Ebu Bekir Is

Personal information
- Date of birth: 1 October 2008 (age 17)
- Place of birth: Germany
- Height: 1.79 m (5 ft 10 in)
- Position: Midfielder

Team information
- Current team: Eintracht Frankfurt II
- Number: 6

Youth career
- 2013–2017: SV Concordia Gernsheim
- 2017–2018: SC Viktoria 06 Griesheim
- 2018–2024: Eintracht Frankfurt

Senior career*
- Years: Team / Apps / (Gls)
- 2024–: Eintracht Frankfurt II / 31 / (0)
- 2025–: Eintracht Frankfurt / 0 / (0)

International career^{‡}
- 2023–2024: Germany U16 / 5 / (0)
- 2024–: Germany U17 / 5 / (0)

= Ebu Bekir Is =

German footballer (born 2008)

Ebu Bekir Is (İş; born 1 October 2008) is a German professional footballer who plays for Eintracht Frankfurt II as a midfielder.

==Career==
Bekir is a product of the youth academies of SV Concordia Gernsheim, SC Viktoria 06 Griesheim and Eintracht Frankfurt.

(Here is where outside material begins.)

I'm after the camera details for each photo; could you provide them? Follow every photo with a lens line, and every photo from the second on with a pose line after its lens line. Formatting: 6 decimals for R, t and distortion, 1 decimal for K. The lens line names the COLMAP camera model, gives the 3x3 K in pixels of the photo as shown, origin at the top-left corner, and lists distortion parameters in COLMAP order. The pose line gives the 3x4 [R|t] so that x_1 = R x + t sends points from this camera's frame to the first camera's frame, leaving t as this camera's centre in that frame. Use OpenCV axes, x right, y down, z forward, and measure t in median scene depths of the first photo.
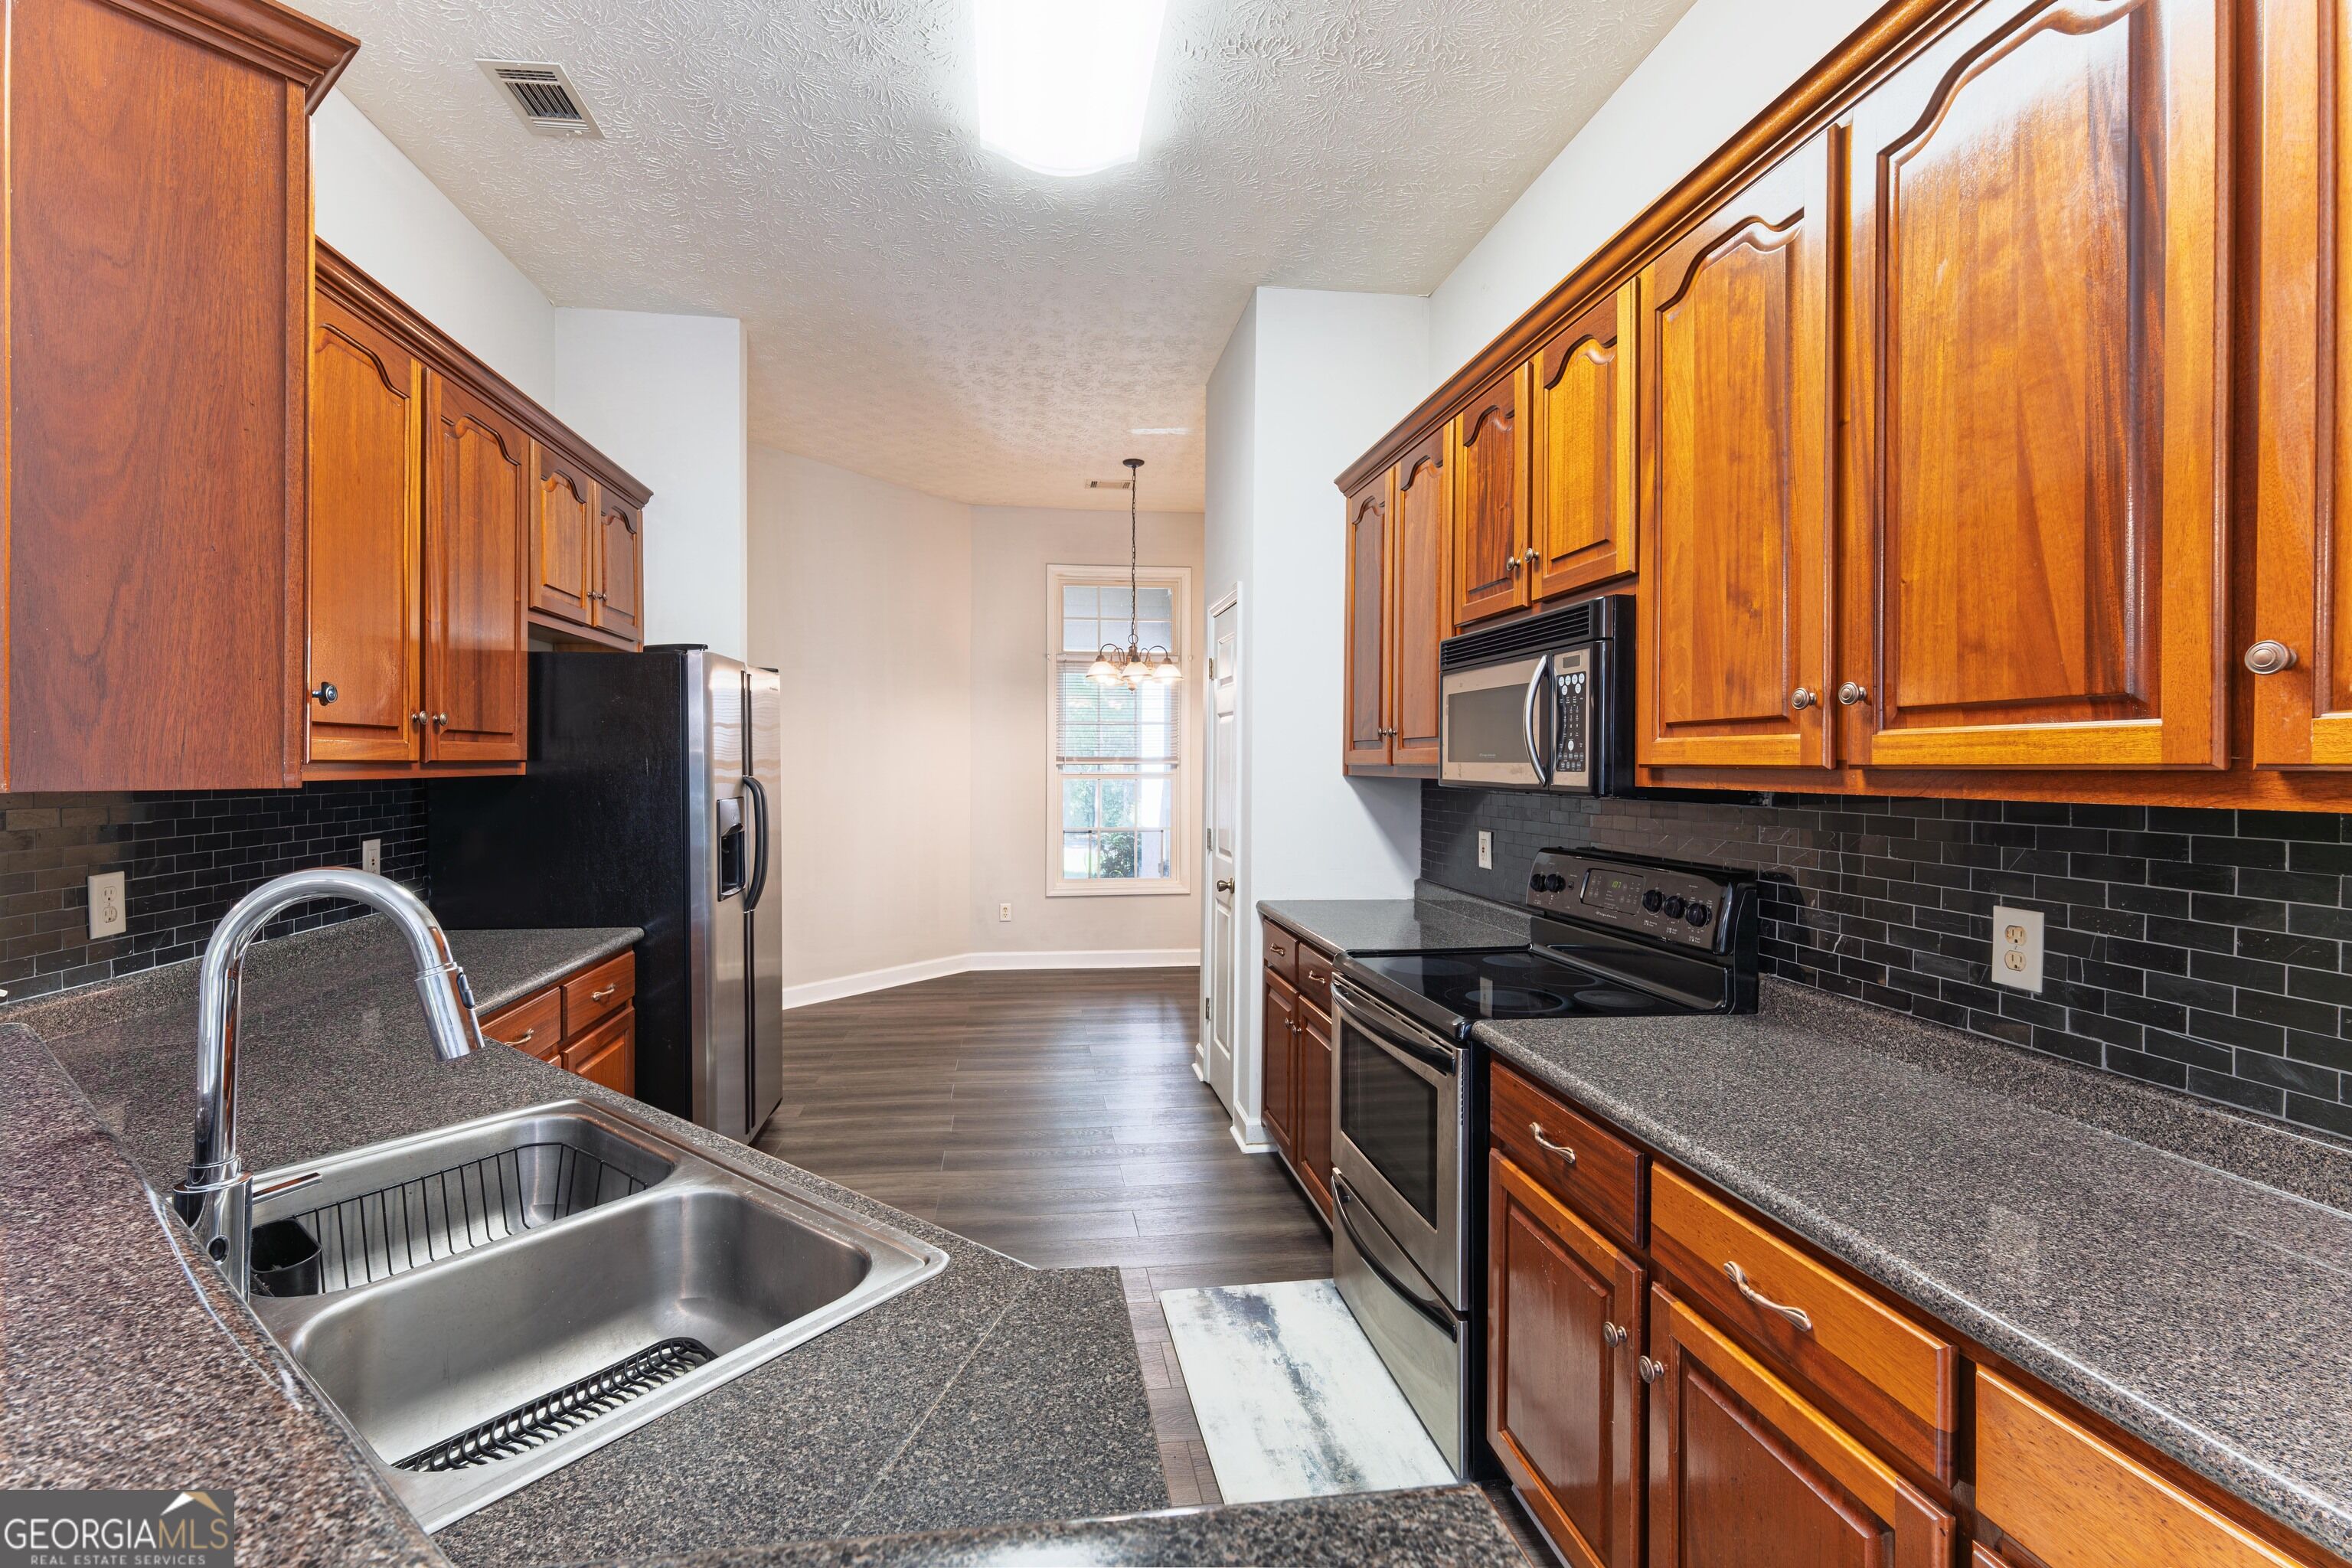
lens RADIAL K [[995.7, 0, 1168.4], [0, 995.7, 770.2], [0, 0, 1]] dist [0.001275, -0.000126]
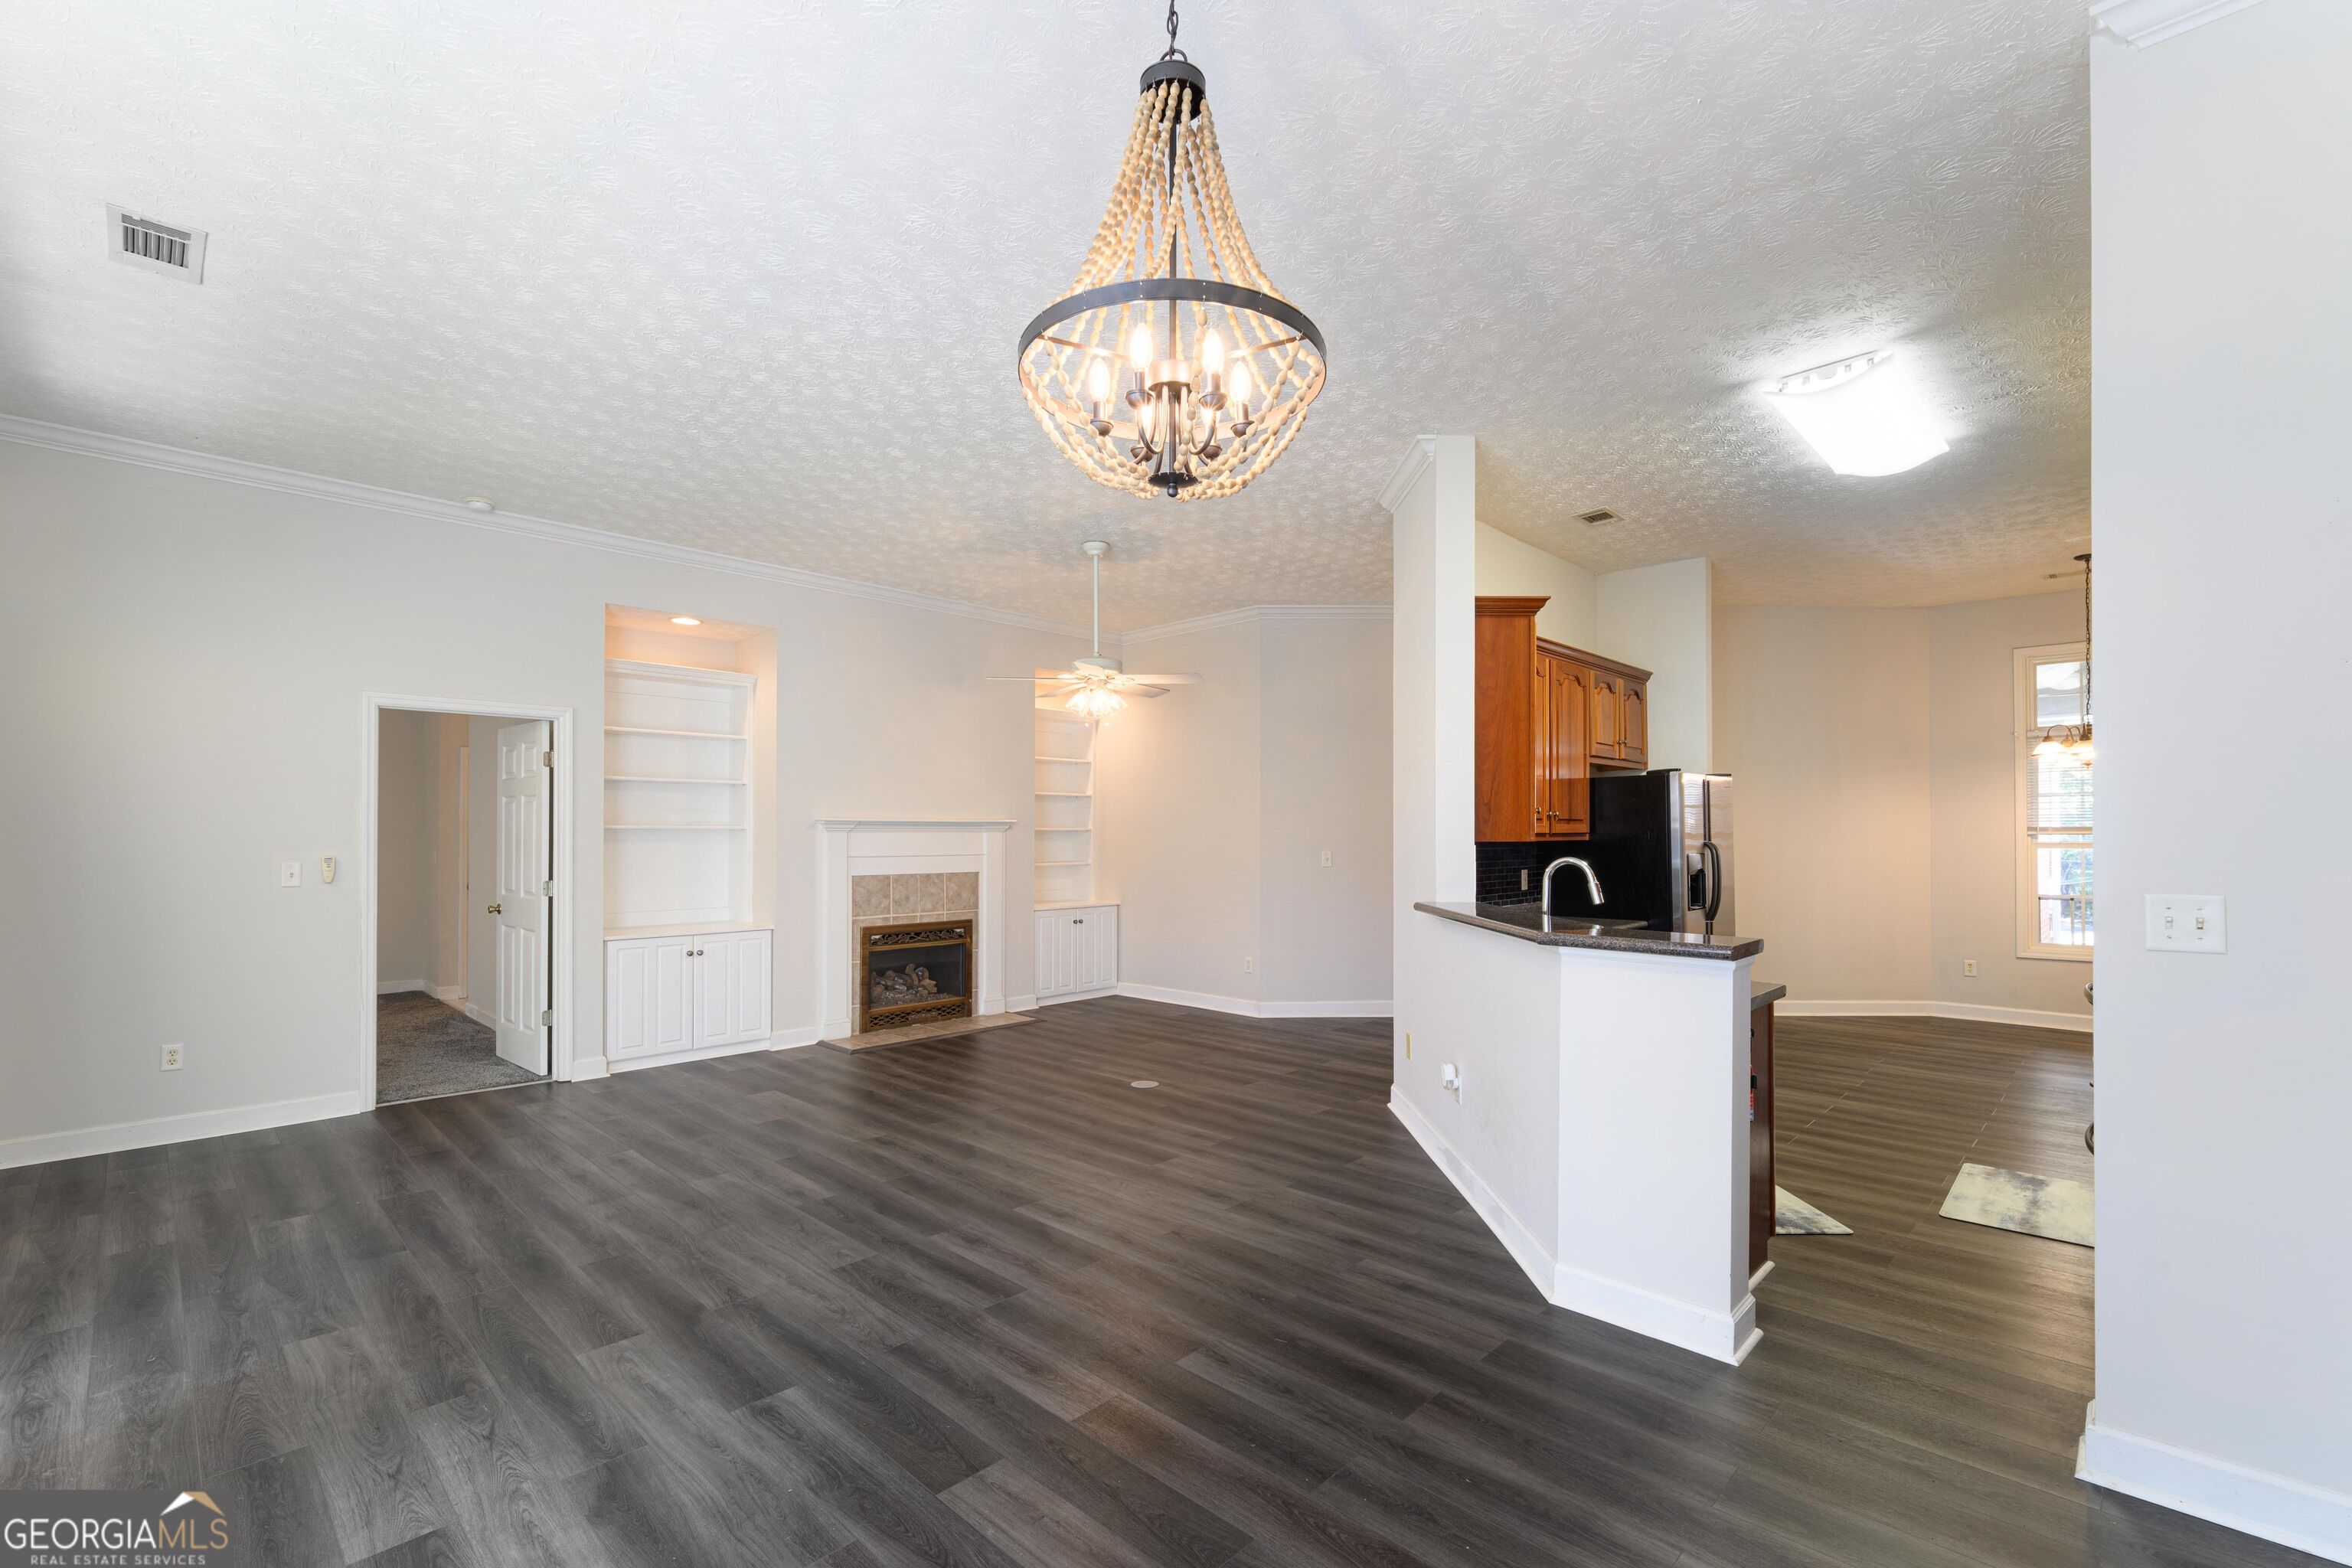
lens RADIAL K [[995.7, 0, 1180.0], [0, 995.7, 828.3], [0, 0, 1]] dist [0.001275, -0.000126]
pose [[0.601718, -0.010881, -0.798634, 0.413069], [-0.001356, 0.999892, -0.014644, 0.009058], [0.798707, 0.009895, 0.601639, -0.778030]]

He was promoted to Eintracht Frankfurt's reserves in 2024, and was their youngest ever debutant at the age of 16 years, one month and 29 days. On 28 November 2024, he signed his first prorifessional contract with Eintracht Frankfurt until 2027, with an option to extend until 2028. He made the senior matchday squad for the first time for a UEFA Europa League match against Lyon on 12 December 2024. He made his senior and professional debut with Eintracht Frankfurt as a substitute in a Europa League loss to Roma on 30 January 2025.

==International career==
Born in Germany, Bekir is of Turkish descent. He is a youth international for Germany, having played 10 times between the Germany U16s and Germany U17s. He participated in the 2025 FIFA U-17 World Cup with the U17s.